Job —
Take the entries that follow and write them out again, word for word.

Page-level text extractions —
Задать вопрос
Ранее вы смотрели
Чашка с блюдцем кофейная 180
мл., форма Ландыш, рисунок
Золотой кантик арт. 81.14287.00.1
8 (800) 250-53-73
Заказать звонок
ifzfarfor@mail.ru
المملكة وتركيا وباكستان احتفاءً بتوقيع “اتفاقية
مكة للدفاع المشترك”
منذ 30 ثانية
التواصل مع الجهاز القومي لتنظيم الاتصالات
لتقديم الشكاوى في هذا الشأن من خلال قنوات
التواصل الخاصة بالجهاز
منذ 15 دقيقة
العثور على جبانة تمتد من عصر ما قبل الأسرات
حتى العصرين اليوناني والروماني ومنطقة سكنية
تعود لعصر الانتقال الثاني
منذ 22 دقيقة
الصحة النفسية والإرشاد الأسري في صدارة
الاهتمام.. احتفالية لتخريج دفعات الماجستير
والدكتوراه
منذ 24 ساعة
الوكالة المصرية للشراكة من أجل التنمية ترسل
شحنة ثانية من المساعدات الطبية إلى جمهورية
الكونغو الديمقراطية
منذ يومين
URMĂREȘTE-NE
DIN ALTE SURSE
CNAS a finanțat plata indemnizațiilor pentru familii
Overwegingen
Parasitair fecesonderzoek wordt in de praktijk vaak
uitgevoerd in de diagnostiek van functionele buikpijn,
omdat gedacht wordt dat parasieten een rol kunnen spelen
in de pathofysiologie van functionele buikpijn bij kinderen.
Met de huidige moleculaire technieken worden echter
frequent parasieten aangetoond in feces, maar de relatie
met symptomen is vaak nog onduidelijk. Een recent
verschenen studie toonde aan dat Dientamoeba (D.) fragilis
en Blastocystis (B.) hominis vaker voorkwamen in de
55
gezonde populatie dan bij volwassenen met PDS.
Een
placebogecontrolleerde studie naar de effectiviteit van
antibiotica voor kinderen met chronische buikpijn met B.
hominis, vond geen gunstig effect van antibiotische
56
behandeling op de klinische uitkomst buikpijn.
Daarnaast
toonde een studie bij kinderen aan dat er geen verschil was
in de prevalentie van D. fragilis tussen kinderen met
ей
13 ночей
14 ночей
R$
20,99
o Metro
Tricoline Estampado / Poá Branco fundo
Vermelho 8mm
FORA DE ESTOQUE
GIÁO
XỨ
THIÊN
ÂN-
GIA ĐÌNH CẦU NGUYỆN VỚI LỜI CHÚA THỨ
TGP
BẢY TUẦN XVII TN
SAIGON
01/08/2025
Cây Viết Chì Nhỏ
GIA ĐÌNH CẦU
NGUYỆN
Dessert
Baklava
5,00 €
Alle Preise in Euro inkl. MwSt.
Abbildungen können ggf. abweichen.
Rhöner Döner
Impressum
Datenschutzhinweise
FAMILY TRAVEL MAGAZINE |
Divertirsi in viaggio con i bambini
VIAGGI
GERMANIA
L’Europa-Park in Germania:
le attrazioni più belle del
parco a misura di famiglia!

Exercise result —
Задать вопрос
Ранее вы смотрели
Чашка с блюдцем кофейная 180
мл., форма Ландыш, рисунок
Золотой кантик арт. 81.14287.00.1
8 (800) 250-53-73
Заказать звонок
ifzfarfor@mail.ru
المملكة وتركيا وباكستان احتفاءً بتوقيع “اتفاقية
مكة للدفاع المشترك”
منذ 30 ثانية
التواصل مع الجهاز القومي لتنظيم الاتصالات
لتقديم الشكاوى في هذا الشأن من خلال قنوات
التواصل الخاصة بالجهاز
منذ 15 دقيقة
العثور على جبانة تمتد من عصر ما قبل الأسرات
حتى العصرين اليوناني والروماني ومنطقة سكنية
تعود لعصر الانتقال الثاني
منذ 22 دقيقة
الصحة النفسية والإرشاد الأسري في صدارة
الاهتمام.. احتفالية لتخريج دفعات الماجستير
والدكتوراه
منذ 24 ساعة
الوكالة المصرية للشراكة من أجل التنمية ترسل
شحنة ثانية من المساعدات الطبية إلى جمهورية
الكونغو الديمقراطية
منذ يومين
URMĂREȘTE-NE
DIN ALTE SURSE
CNAS a finanțat plata indemnizațiilor pentru familii
Overwegingen
Parasitair fecesonderzoek wordt in de praktijk vaak
uitgevoerd in de diagnostiek van functionele buikpijn,
omdat gedacht wordt dat parasieten een rol kunnen spelen
in de pathofysiologie van functionele buikpijn bij kinderen.
Met de huidige moleculaire technieken worden echter
frequent parasieten aangetoond in feces, maar de relatie
met symptomen is vaak nog onduidelijk. Een recent
verschenen studie toonde aan dat Dientamoeba (D.) fragilis
en Blastocystis (B.) hominis vaker voorkwamen in de
55
gezonde populatie dan bij volwassenen met PDS.
Een
placebogecontrolleerde studie naar de effectiviteit van
antibiotica voor kinderen met chronische buikpijn met B.
hominis, vond geen gunstig effect van antibiotische
56
behandeling op de klinische uitkomst buikpijn.
Daarnaast
toonde een studie bij kinderen aan dat er geen verschil was
in de prevalentie van D. fragilis tussen kinderen met
ей
13 ночей
14 ночей
R$
20,99
o Metro
Tricoline Estampado / Poá Branco fundo
Vermelho 8mm
FORA DE ESTOQUE
GIÁO
XỨ
THIÊN
ÂN-
GIA ĐÌNH CẦU NGUYỆN VỚI LỜI CHÚA THỨ
TGP
BẢY TUẦN XVII TN
SAIGON
01/08/2025
Cây Viết Chì Nhỏ
GIA ĐÌNH CẦU
NGUYỆN
Dessert
Baklava
5,00 €
Alle Preise in Euro inkl. MwSt.
Abbildungen können ggf. abweichen.
Rhöner Döner
Impressum
Datenschutzhinweise
FAMILY TRAVEL MAGAZINE |
Divertirsi in viaggio con i bambini
VIAGGI
GERMANIA
L’Europa-Park in Germania:
le attrazioni più belle del
parco a misura di famiglia!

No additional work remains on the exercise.